Certa vez, deu-me esta declaração, justificando sua atitude naquela ocasião:"O Santa Cruz brigou com a Federação e saiu do campeonato, engolindo a corda do Sport, que havia se solidarizado com ele. Mas, foi só nós sairmos para o Sport voltar e levantar o título, de barbada, pois seu principal adversário estava fora. "A verdade é que tricolores e rubro-negros protestavam contra a então Federação Pernambucana de Desportos (FPD), que no entender de seus dirigentes, estava protegendo o Náutico. Houve um bafafá muito grande, tendo sido necessária até a intervenção do interventor do Estado, Agamenon Magalhães. No final das contas, o Santa Cruz pagou o pato, pois foi suspenso pela CBD (Confederação Brasileira de Desportos) por 60 dias.

DO FUNDO DO BAÚ

O colossal Capiba esperava naquele ano que o então bicampeão pernambucano emplacasse o segundo tricampeonato de sua história, tendo composto sua célebre música, cujo destino terminou sendo o fundo do baú, pelos motivos já explicados. Como se fosse um castigo, o Santa experimentou um jejum de dez anos, só tendo voltado a ser campeão em março de 1958 - o título correspondia ao campeonato de 1957, e o tricolor foi supercampeão, pois cada um dos três grandes ganhou um dos três turnos em que o certame foi dividido, tornando-se necessária uma disputa extra.

> **Registros a processar**:
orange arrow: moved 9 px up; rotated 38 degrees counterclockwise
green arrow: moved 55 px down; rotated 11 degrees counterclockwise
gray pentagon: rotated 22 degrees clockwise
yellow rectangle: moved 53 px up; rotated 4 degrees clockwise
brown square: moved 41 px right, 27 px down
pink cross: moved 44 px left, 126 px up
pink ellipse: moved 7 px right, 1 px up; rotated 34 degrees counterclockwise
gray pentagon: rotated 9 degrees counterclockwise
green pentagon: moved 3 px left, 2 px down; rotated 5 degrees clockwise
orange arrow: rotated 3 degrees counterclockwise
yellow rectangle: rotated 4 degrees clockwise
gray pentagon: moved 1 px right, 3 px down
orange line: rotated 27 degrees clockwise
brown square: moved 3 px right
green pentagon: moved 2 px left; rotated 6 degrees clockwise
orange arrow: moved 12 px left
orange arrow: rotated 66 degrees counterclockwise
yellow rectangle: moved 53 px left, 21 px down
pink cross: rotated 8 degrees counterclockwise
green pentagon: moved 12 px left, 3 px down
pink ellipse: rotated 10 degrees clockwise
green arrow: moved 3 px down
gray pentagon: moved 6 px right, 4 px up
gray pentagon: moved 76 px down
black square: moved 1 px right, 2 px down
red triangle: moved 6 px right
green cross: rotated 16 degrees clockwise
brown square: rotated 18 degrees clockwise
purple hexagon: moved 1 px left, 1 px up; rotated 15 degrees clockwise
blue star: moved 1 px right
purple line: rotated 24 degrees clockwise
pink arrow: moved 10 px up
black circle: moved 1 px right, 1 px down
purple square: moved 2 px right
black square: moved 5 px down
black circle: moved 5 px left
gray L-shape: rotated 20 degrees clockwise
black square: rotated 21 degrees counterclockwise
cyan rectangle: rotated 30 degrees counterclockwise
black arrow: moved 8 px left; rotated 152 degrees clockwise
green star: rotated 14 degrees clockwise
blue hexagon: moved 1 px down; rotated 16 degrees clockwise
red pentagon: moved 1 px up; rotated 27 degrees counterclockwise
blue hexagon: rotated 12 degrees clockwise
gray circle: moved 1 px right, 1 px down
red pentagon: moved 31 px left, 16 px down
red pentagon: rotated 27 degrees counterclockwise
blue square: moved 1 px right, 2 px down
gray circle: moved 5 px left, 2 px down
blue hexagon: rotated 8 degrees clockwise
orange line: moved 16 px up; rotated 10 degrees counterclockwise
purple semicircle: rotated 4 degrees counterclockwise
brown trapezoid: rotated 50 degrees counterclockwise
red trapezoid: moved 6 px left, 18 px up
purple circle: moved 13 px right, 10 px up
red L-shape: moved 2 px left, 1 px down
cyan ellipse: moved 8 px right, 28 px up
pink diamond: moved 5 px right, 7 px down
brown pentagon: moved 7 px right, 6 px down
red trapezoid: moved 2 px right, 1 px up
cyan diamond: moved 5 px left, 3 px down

> **Exercícios**:
• 1. Repita o trecho sobre o Santa Cruz desde "Certa vez, deu-me" até "por 60 dias.", inclusive, sem mudar nada.
• 2. Nos registros, do início até a linha com "orange arrow: rotated 66", inclusive, troque "pentagon" por "hexagon" e reescreva só essas linhas, mantendo todo o resto igual.
O trecho e os registros vêm de fontes diferentes.

> **Respostas por tarefa**:
• 1.
Certa vez, deu-me esta declaração, justificando sua atitude naquela ocasião:"O Santa Cruz brigou com a Federação e saiu do campeonato, engolindo a corda do Sport, que havia se solidarizado com ele. Mas, foi só nós sairmos para o Sport voltar e levantar o título, de barbada, pois seu principal adversário estava fora. "A verdade é que tricolores e rubro-negros protestavam contra a então Federação Pernambucana de Desportos (FPD), que no entender de seus dirigentes, estava protegendo o Náutico. Houve um bafafá muito grande, tendo sido necessária até a intervenção do interventor do Estado, Agamenon Magalhães. No final das contas, o Santa Cruz pagou o pato, pois foi suspenso pela CBD (Confederação Brasileira de Desportos) por 60 dias.

• 2.
orange arrow: moved 9 px up; rotated 38 degrees counterclockwise
green arrow: moved 55 px down; rotated 11 degrees counterclockwise
gray hexagon: rotated 22 degrees clockwise
yellow rectangle: moved 53 px up; rotated 4 degrees clockwise
brown square: moved 41 px right, 27 px down
pink cross: moved 44 px left, 126 px up
pink ellipse: moved 7 px right, 1 px up; rotated 34 degrees counterclockwise
gray hexagon: rotated 9 degrees counterclockwise
green hexagon: moved 3 px left, 2 px down; rotated 5 degrees clockwise
orange arrow: rotated 3 degrees counterclockwise
yellow rectangle: rotated 4 degrees clockwise
gray hexagon: moved 1 px right, 3 px down
orange line: rotated 27 degrees clockwise
brown square: moved 3 px right
green hexagon: moved 2 px left; rotated 6 degrees clockwise
orange arrow: moved 12 px left
orange arrow: rotated 66 degrees counterclockwise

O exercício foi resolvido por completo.